15 janvier 1915

Le 15 janvier 1915                                      

Ma chère maman

Je t’ai promis sur ma dernière lettre de t’écrire longuement. D’abord, j’ai bien des choses à te raconter.

Nous sommes au repos depuis quelques jours très en arrière de la ligne de feu. On entend mais de très loin la canonnade. Dans la petite ville où nous sommes il y a beaucoup d’animation et les habitants et les gens n’ont pas trop souffert du passage des allemands. Nous resterons ici 10 jours pour aller ensuite relever un bataillon qui viendra se reposer, et ainsi de suite.

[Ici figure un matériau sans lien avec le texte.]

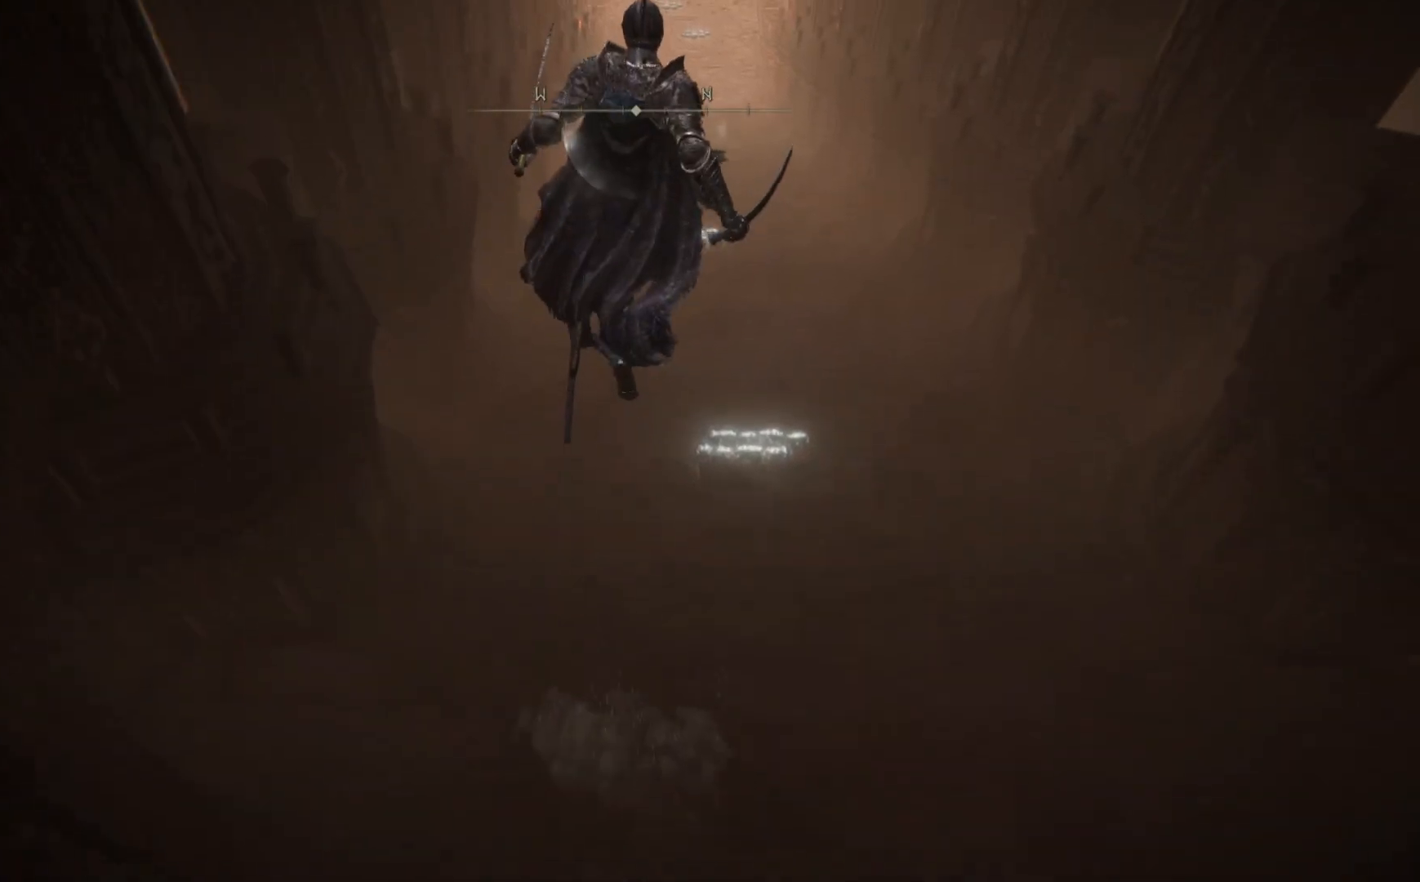
{"buttons": [], "left_stick": "up-right", "right_stick": "right", "events": [[100, "A", "up"], [433, "right_stick", "right"], [500, "left_stick", "up-right"]]}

Entre tous les sous off de la compagnie, nous nous sommes arrangés une vie à part et avons formé une espèce de mess où la plus franche cordialité règne. On trouve à acheter presque tout ce que l’on veut dans ce village mais à des prix horriblement chers.

Tu ne peux pas t’imaginer l’émotion que l’on ressent quand après 3 mois de vie souterraine, nous nous sommes revus au milieu de civils, de voitures, d’autos. Dans quelques jours, il est vrai, cela va cesser, mais enfin nous avons un peu vécu.

Tu n’as toujours pas  de nouvelles de Louis (Fouque) ? Fais-moi savoir dès que tu en auras.

Je comprends bien l’angoisse de vous tous mais il ne faut pas s’alarmer outre mesure quand un courrier ne vous apporte pas de nouvelles. Que de choses peuvent retarder l’arrivée des lettres, ou être cause de leur perte !

Dans le dernier écho que tu m’as envoyé, j’ai vu que le fils de Mr Garreau est mort sur le champ de bataille de Louis. J’ai immédiatement écrit à ce monsieur – J’ai reçu ton colis où il y avait la toile cirée ; merci beaucoup ; je vais m’en faire un couvre nuque assez long et qui me couvrira les épaules !

Je te quitte ma chère maman, je vais à un concert organisé par les territoriaux.

Je t’embrasse bien fort Ton fils  Henri

Je te donnerai des détails sur cette matinée.

Oran jeudi

Ai reçu le 26, le programme et une carte ; -imite, Gaston, l’exemple de ton frère et écris un peu plus souvent. As-tu reçu la lettre carte mais les 5f ??? Je t’ai dit t’écrire à ta tante, l’as-tu fait ? - Hier je sais par Gaby qu’il n’y a pas de lettre, quoique je n’aie pas dit que je t’avais engagé à écrire – As-tu reçu une lettre de ta sœur ? Je t’embrasse T

Si tu envoies ces lettres à O.F. que l’on me les retourne.

Henri - debout 2ème en partant de la droite - Cigarette !

50e Régiment d'infanterie

50e Régiment d'Infanterie

Photo prise le 23 janvier 1915 à Mourmelon-le-Petit

Premier repos réel du Régiment après 1 mois de campagne.